On December 1, 2000, the Endeavour Shuttle STS-97 (ISS program, flight 4A) started; on December 2 it was docked to the docking assembly of the U.S. Unity module. At the moment of the orbiter docking to the ISS complex the Progress M1-4 vehicle was in autonomous flight. Through December 8 the Endeavour crew implemented the program of work planned within the STS-97 flight: delivered to the complex and mounted the truss with two panels of solar arrays to improve the station power supply before arrival of the U.S. Destiny laboratory to the station. On December 8, after opening of the transfer hatch to the Russian Zvezda service module the meeting of two crews - the ISS on-orbit complex crew and the Endeavour orbiter crew - took place; then joint activities began on transfer of delivered cargoes to the ISS. The on-orbit complex of about 187 t in mass functioned in the configuration: Soyuz TM-31 - Zvezda - Zarya - Unity - Endeavour. On December 12, 2000 The Endeavour Shuttle performed successful landing.

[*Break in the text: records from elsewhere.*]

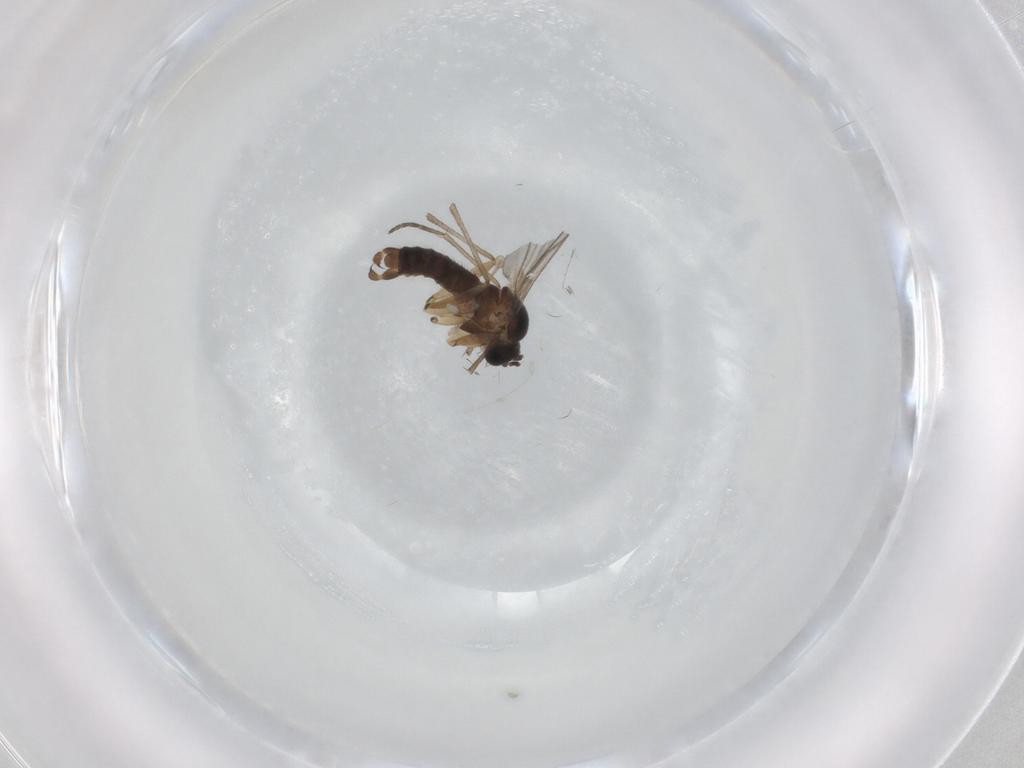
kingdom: Animalia
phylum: Arthropoda
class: Insecta
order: Diptera
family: Sciaridae
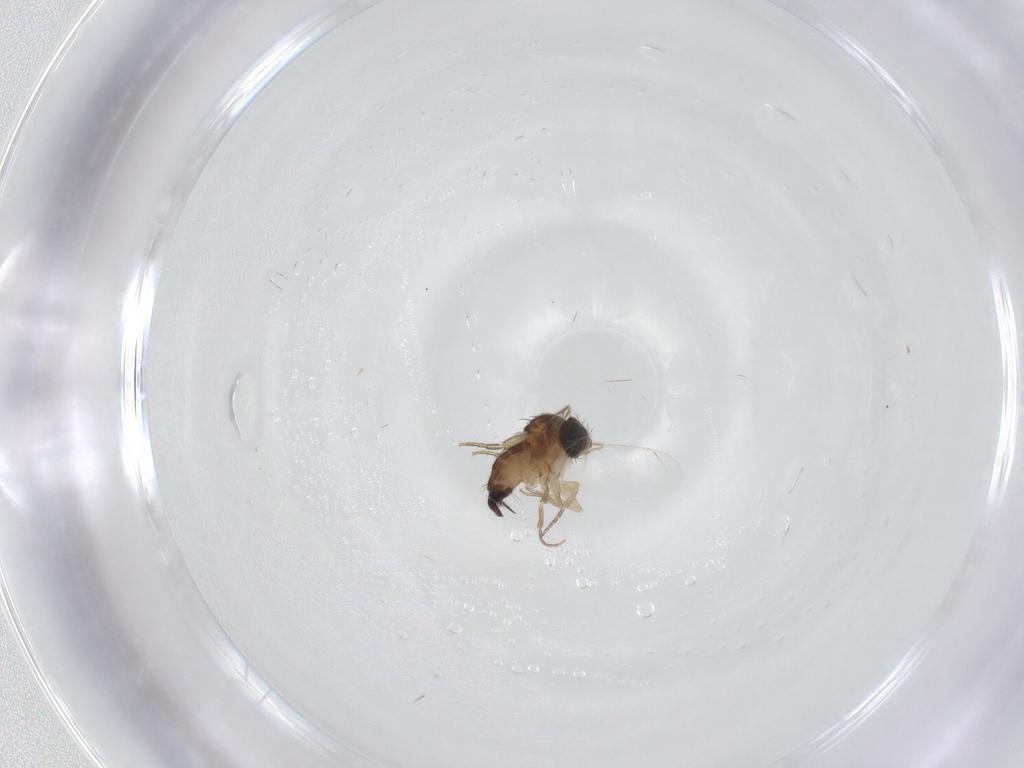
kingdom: Animalia
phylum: Arthropoda
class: Insecta
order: Diptera
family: Phoridae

On February 8, 2001 the Space Shuttle Atlantis STS-98 (ISS program, flight 5A) was launched. On February 9 it docked to the ISS. The crew consisted of NASA astronauts, i.e. Kenneth Cockrell (commander), Mark Polansky (pilot), Robert Curbeam, Marsha Ivens and Thomas Jones (mission specialists). The Atlantis crew delivered and docked the Laboratory module Destiny, as well as delivered water, air food supplies and equipment for the Expedition I crew (ISS-1) to the station.
On February 16 the Atlantis crew performed undocking, and on February 20 successfully landed.
The complex consisting of the Souyz TM-31 manned vehicle, Russian Service Module Zvezda, Functional Cargo Block Zarya, U.S. modules Unity and Destiny was formed in orbit. The Station mass was about 105 t.